**Task details:** For the entries below, repeat exactly each line starting with the one that contains "op=appeared; now=teapot; in_second=245,355" and going on through the one that contains "op=appeared; now=grey planter;", and no others.
═══ Dataset entries
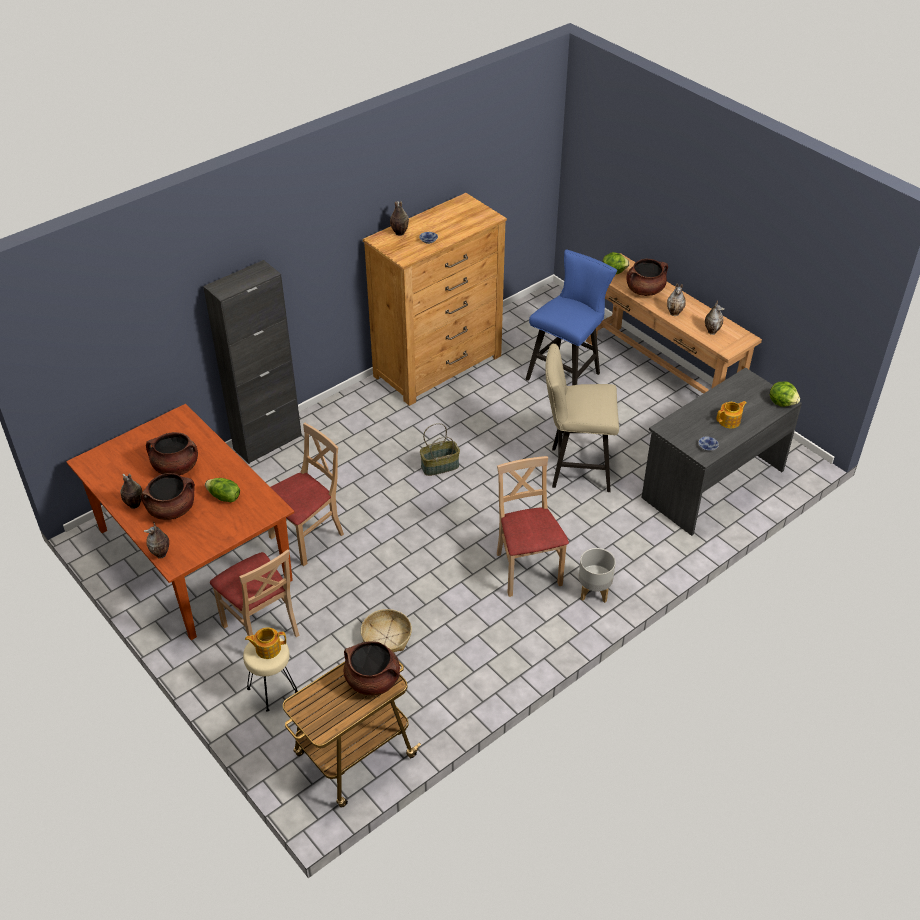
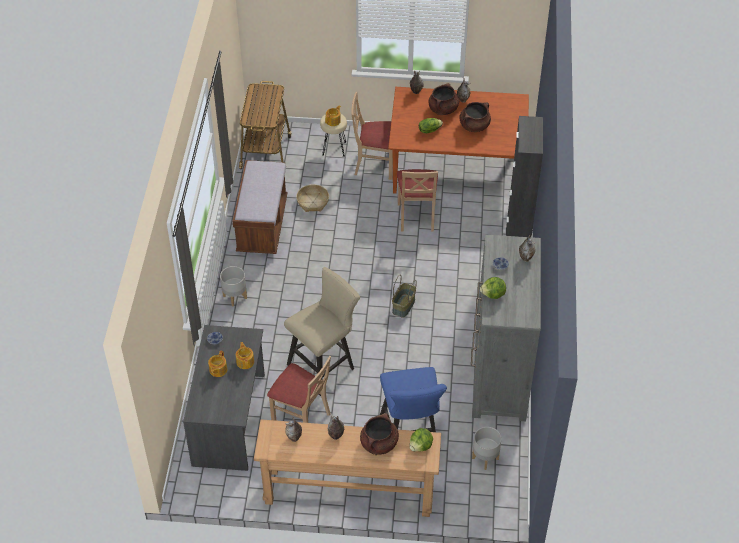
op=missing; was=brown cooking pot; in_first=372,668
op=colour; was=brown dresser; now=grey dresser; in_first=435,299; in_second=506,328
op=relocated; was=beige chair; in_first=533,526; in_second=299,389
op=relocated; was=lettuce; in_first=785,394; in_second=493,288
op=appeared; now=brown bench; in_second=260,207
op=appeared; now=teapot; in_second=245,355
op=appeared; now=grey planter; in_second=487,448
══════
═══ Dataset entries
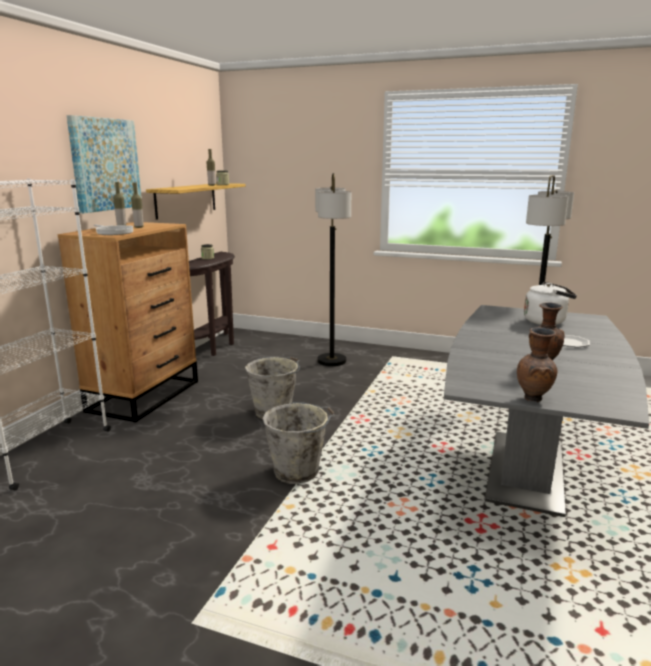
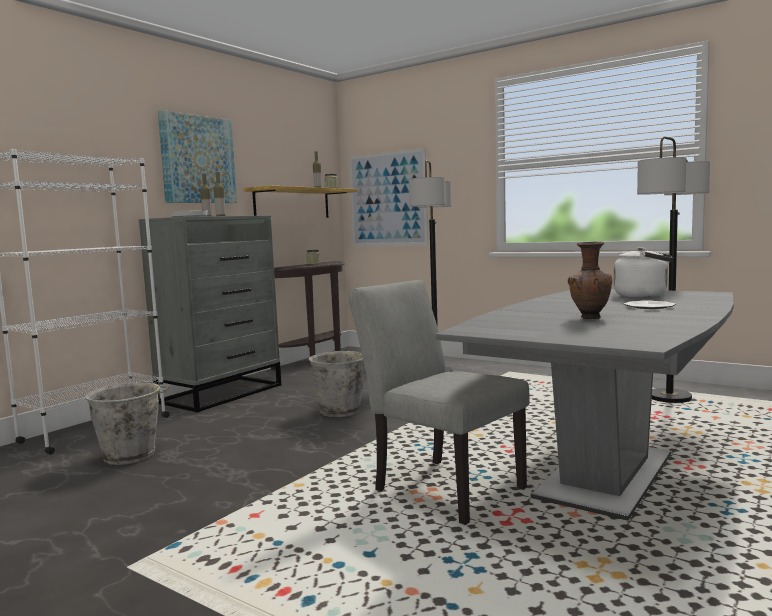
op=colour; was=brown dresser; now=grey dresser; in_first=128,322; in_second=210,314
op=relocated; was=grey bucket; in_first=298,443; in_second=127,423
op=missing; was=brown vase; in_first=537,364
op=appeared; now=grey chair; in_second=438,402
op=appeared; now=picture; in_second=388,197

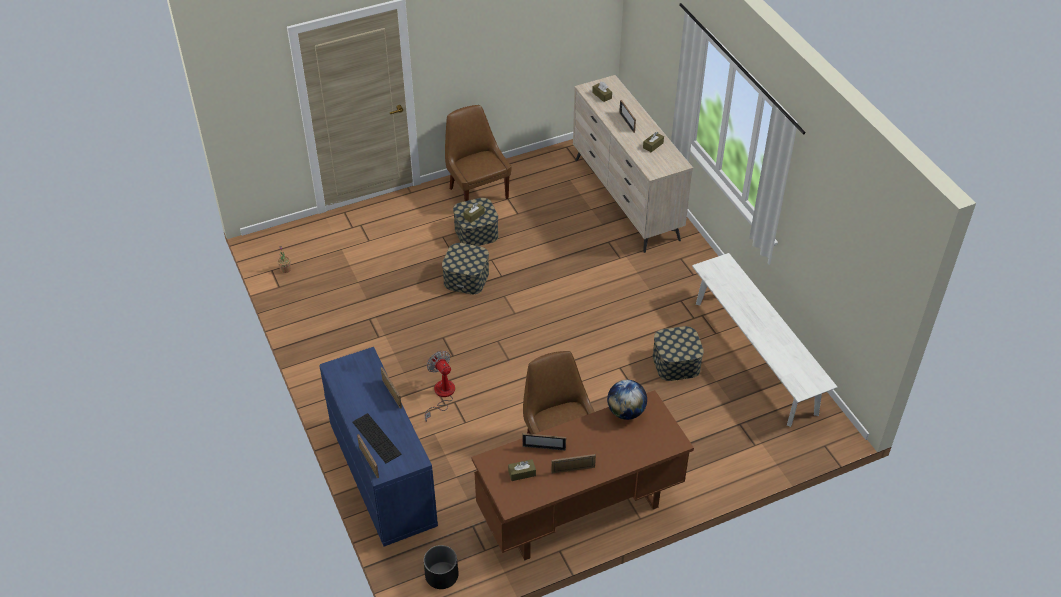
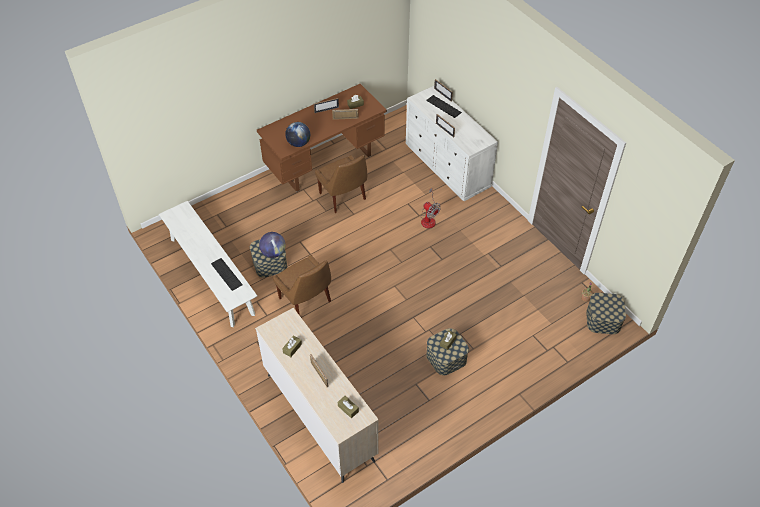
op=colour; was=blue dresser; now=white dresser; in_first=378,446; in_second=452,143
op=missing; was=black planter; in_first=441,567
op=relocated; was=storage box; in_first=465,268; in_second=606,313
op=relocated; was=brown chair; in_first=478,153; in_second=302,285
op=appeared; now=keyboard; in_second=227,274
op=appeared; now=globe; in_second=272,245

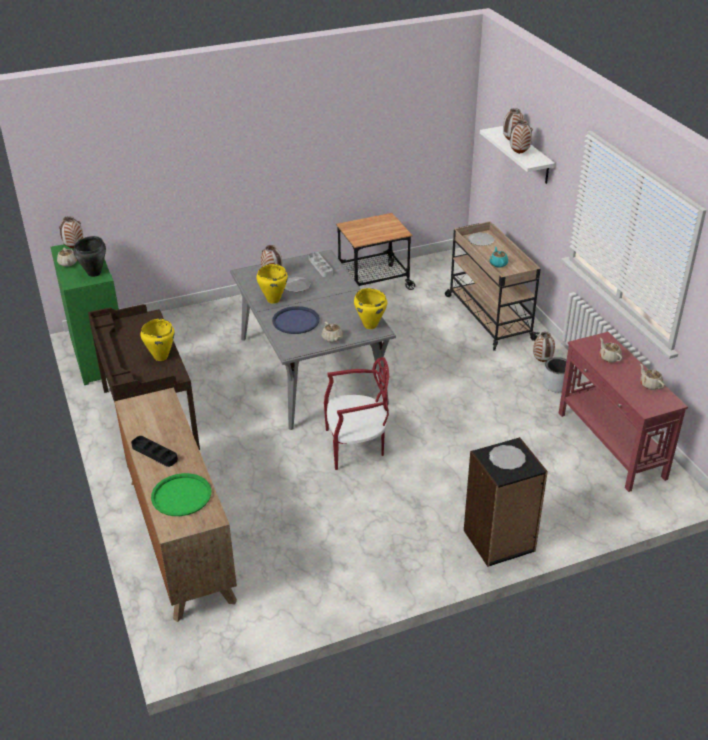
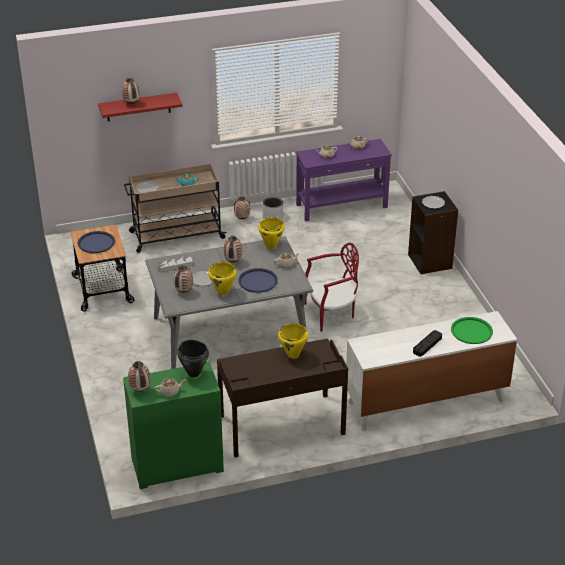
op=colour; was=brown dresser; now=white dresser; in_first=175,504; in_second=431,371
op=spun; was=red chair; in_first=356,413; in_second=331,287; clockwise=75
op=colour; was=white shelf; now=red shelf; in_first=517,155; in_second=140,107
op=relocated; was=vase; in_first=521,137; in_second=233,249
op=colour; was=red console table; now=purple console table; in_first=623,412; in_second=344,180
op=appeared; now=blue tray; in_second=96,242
══════
**Task response:**
op=appeared; now=teapot; in_second=245,355
op=appeared; now=grey planter; in_second=487,448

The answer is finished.